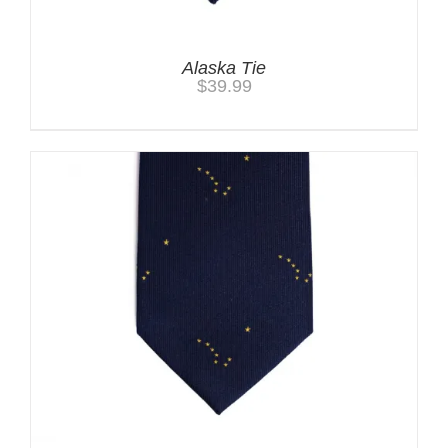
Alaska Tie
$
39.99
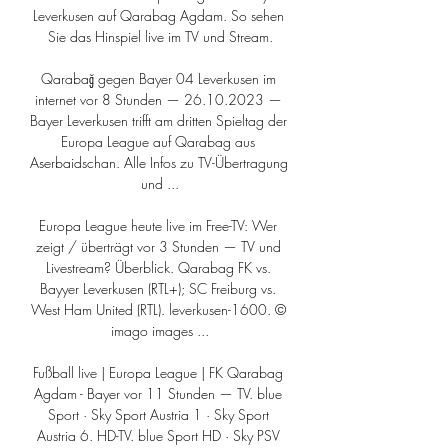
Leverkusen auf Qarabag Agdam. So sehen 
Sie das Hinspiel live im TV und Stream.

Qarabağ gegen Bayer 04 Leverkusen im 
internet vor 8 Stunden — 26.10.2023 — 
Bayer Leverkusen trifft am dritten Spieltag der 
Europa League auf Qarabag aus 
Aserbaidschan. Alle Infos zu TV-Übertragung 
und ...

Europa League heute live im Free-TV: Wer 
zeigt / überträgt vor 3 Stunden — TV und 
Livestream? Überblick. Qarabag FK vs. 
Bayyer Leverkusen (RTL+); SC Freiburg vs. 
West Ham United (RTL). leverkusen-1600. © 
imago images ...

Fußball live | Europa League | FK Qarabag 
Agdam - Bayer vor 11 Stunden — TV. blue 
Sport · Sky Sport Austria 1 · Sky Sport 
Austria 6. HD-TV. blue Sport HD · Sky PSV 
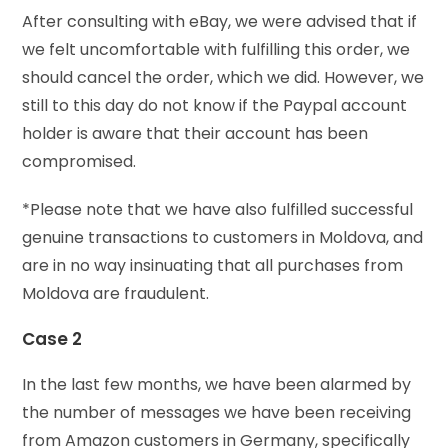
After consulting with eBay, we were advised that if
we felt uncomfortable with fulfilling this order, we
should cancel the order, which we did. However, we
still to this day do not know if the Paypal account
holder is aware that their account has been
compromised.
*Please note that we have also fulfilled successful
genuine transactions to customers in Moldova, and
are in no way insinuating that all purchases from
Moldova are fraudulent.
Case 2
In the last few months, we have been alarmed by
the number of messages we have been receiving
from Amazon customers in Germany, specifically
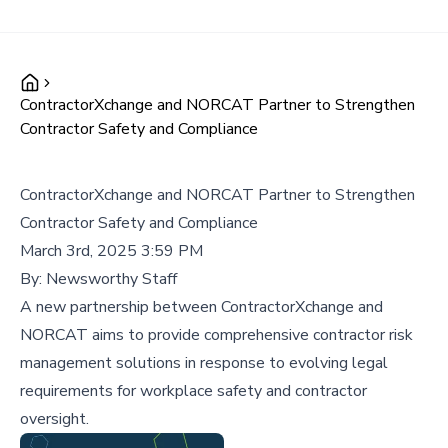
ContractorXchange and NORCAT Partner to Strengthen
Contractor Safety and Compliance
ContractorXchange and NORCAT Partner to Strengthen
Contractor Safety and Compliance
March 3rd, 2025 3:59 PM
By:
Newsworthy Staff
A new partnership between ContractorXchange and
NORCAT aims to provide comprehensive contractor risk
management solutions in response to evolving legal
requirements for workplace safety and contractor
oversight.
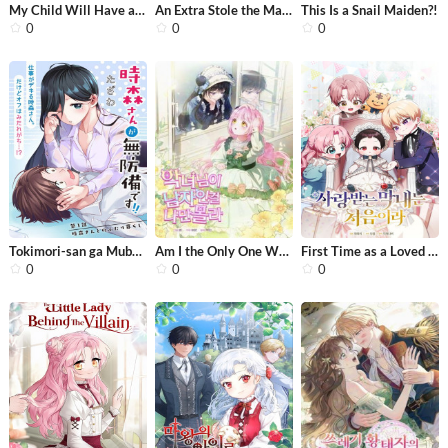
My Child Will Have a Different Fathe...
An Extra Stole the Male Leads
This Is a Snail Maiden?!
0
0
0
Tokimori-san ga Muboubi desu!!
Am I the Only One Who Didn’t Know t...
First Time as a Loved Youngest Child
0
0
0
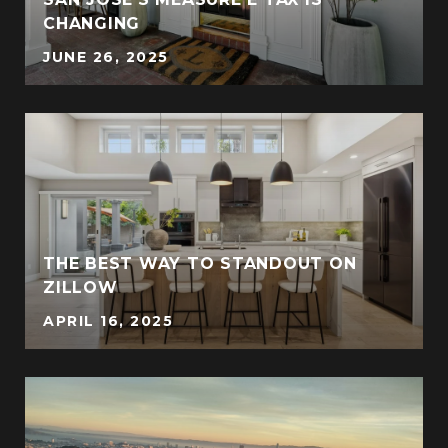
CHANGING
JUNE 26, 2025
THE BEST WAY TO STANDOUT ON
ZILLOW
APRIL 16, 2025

= = = = = = =

Search the material above for the word "with", then copy out each line that has it.

After consulting with eBay, we were advised that if
we felt uncomfortable with fulfilling this order, we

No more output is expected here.